Serves: 12 as an appetizer

Inspired by: When I first decided to learn to cook, I started with all Armenian foods I had as a child. Although hummus wasn’t actually something I discovered until I was an adult, it seemed like one of the basics that I should know how to make and include in my “Mediterranean-themed” meals. I’ve come to love the simplicy of making it and how healthy it is as snack or appetizer with raw veggies.


  • 2 cans garbanzo beans (15 oz cans)
  • Juice of 1 to 1 ½ lemons (ideally, just a tiny bit more than ¼ cup)
  • 1-2 garlic cloves
  • ¼ – 1/3 cup Tahini
  • ½ to ¾ cup water (usually needs at least ¾ cup)
  • ¼ teaspoon cumin
  • ¼ teaspoon cayenne (can add up to 3 teaspoons of cayenne to make a very spicy hummus)
  • Salt to taste (usually between 1/4 and 1/2 teaspoon)
  • Garnish: light olive oil, paprika and parsley


  • Drain garbanzo beans and rinse well in colander.
  • Blend garbanzo beans, lemon juice, garlic, Tahini, 1/2 cup water and spices in food processor until smooth and to your desired thickness.
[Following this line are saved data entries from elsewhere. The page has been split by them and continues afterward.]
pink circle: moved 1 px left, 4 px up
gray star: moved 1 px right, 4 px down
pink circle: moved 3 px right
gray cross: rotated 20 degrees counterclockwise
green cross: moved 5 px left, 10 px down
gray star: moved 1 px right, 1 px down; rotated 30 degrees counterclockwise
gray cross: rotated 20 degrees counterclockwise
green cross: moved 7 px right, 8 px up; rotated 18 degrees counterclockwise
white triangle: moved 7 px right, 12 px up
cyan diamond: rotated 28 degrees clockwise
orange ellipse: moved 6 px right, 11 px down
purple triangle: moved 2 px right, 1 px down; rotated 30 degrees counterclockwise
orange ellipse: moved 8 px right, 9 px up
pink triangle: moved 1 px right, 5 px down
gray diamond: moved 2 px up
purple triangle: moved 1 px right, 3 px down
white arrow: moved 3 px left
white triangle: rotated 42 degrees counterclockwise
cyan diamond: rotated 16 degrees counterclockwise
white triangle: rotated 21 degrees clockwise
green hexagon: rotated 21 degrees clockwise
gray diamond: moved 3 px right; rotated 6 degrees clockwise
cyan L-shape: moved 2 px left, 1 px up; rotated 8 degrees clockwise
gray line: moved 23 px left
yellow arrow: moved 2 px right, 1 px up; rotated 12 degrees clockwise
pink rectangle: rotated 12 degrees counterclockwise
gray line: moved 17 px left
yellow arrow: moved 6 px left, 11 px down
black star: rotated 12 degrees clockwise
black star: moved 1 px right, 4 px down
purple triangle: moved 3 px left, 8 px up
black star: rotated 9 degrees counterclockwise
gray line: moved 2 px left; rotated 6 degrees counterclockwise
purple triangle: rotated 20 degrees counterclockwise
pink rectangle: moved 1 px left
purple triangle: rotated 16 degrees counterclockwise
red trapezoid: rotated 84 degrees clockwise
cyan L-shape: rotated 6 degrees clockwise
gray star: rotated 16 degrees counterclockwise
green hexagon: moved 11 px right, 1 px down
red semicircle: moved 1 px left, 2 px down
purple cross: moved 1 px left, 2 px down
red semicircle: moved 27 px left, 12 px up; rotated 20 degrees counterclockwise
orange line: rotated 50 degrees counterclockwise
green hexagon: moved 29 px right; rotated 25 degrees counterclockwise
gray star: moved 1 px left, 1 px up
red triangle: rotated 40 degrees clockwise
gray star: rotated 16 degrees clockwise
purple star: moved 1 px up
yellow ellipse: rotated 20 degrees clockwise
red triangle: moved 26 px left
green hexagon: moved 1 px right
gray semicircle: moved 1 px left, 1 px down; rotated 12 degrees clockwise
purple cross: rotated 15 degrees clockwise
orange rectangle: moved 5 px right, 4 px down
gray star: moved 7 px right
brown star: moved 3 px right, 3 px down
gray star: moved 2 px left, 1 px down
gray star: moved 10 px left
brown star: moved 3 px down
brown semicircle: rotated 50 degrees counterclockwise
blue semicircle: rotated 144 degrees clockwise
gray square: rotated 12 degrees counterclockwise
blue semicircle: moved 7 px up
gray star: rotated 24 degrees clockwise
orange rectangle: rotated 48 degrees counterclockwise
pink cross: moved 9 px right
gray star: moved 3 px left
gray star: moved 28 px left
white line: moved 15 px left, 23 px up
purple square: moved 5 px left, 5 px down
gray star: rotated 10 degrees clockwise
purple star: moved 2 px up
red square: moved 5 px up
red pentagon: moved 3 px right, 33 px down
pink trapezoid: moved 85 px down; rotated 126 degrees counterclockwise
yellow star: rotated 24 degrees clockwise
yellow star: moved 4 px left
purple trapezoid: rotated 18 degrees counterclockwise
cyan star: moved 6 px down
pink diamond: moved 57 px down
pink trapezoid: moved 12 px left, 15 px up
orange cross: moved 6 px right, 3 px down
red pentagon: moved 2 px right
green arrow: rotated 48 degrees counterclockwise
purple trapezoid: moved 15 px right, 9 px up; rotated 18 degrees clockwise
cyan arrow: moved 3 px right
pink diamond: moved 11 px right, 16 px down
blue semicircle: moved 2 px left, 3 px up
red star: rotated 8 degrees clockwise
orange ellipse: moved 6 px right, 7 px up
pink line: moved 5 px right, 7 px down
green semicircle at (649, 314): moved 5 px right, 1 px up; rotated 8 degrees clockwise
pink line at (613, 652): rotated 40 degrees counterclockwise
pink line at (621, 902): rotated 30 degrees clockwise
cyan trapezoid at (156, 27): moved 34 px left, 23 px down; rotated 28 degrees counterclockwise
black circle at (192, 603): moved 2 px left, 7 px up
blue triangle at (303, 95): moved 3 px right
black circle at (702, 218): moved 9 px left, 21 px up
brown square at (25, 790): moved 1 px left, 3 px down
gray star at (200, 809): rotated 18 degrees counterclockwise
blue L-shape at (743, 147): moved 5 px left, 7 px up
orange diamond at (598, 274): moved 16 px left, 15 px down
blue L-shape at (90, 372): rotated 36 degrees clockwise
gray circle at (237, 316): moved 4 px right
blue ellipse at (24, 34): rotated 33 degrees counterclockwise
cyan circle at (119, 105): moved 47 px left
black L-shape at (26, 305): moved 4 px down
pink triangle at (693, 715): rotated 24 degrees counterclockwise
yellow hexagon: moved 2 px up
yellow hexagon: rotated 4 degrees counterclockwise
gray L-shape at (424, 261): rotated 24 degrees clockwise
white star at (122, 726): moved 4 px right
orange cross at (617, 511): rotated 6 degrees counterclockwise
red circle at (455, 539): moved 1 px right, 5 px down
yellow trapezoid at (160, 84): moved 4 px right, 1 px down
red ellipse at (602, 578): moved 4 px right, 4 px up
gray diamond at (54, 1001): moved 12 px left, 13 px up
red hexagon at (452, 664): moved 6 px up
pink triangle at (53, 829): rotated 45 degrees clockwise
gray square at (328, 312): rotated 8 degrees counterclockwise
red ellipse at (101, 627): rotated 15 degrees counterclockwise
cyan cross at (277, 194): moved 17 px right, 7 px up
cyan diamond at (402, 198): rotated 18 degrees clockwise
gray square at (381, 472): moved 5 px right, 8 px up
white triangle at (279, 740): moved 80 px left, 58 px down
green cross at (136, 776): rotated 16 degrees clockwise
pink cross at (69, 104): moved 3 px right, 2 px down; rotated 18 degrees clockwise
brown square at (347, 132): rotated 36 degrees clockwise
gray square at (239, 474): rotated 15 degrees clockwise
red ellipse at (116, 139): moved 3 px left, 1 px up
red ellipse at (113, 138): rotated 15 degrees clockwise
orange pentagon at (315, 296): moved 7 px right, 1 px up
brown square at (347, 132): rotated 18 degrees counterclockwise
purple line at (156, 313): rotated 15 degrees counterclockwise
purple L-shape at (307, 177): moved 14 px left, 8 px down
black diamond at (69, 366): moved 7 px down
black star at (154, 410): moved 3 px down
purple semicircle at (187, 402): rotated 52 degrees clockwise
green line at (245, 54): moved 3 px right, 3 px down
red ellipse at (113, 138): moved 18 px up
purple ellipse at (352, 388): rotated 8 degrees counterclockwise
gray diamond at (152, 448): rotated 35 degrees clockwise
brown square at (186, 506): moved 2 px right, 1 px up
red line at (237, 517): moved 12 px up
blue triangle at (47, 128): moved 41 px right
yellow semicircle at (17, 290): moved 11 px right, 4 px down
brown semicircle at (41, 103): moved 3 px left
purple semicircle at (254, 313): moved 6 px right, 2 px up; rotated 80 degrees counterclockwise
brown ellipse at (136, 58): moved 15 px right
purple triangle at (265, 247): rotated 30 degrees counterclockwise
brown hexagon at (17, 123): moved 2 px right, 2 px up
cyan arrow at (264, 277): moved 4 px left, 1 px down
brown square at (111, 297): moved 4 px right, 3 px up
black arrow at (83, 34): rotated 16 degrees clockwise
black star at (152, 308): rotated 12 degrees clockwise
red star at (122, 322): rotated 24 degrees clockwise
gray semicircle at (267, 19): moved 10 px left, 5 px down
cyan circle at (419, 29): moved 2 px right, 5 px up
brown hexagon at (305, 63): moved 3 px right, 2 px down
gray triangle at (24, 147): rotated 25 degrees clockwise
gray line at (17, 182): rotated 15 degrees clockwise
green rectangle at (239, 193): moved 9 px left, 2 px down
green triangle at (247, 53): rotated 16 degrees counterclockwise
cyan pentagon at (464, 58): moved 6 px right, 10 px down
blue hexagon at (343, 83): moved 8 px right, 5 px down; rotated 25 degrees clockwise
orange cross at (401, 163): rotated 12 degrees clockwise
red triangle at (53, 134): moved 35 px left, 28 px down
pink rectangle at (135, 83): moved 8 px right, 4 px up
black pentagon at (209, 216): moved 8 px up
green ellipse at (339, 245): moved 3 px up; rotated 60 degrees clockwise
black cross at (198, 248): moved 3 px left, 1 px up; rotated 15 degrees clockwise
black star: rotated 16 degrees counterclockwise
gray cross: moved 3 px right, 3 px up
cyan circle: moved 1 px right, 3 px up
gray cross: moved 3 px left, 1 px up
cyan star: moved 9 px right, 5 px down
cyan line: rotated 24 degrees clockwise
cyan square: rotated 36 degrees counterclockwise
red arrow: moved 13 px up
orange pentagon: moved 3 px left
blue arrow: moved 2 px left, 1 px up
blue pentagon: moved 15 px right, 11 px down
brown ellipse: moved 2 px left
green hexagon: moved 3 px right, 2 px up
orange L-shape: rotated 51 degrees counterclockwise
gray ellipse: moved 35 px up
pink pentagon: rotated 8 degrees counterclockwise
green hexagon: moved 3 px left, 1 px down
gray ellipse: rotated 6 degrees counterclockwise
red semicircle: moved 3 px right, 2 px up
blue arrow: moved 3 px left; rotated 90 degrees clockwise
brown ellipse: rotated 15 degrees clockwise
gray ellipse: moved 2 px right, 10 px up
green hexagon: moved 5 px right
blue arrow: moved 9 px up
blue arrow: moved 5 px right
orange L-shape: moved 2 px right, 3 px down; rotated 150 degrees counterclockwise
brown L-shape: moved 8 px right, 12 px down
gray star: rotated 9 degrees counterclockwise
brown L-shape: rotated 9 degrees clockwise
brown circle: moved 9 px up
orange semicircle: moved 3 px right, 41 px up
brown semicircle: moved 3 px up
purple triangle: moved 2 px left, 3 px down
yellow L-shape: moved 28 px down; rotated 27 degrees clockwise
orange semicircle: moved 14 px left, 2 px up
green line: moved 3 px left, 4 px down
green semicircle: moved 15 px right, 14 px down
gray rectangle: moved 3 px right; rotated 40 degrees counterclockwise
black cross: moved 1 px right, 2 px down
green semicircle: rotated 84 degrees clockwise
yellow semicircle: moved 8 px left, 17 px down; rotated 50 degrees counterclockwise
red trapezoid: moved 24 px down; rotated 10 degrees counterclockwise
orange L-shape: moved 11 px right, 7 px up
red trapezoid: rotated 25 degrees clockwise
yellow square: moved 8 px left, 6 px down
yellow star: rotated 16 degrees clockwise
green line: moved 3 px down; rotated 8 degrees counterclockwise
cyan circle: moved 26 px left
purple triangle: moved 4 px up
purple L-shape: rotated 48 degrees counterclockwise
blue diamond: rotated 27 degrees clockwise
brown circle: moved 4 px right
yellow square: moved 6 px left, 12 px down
Add salt to taste – usually at least ¼ teaspoon. Add additional water a little bit at a time until it is your desired consistency.
  • Serve in a low, wide dish. Drizzle with a high-quality olive oil and sprinkle with paprika. If available, garnish with parsley.

Wine Suggestions: A crisp white or light red. If go heavier on the garlic, a light red such a Spanish Rioja is perfect. If you go really spicy, then a medium-bodied, spicier Syrah-Grenache based Southern Rhone could be nice or even an off-dry white to balance the flavors.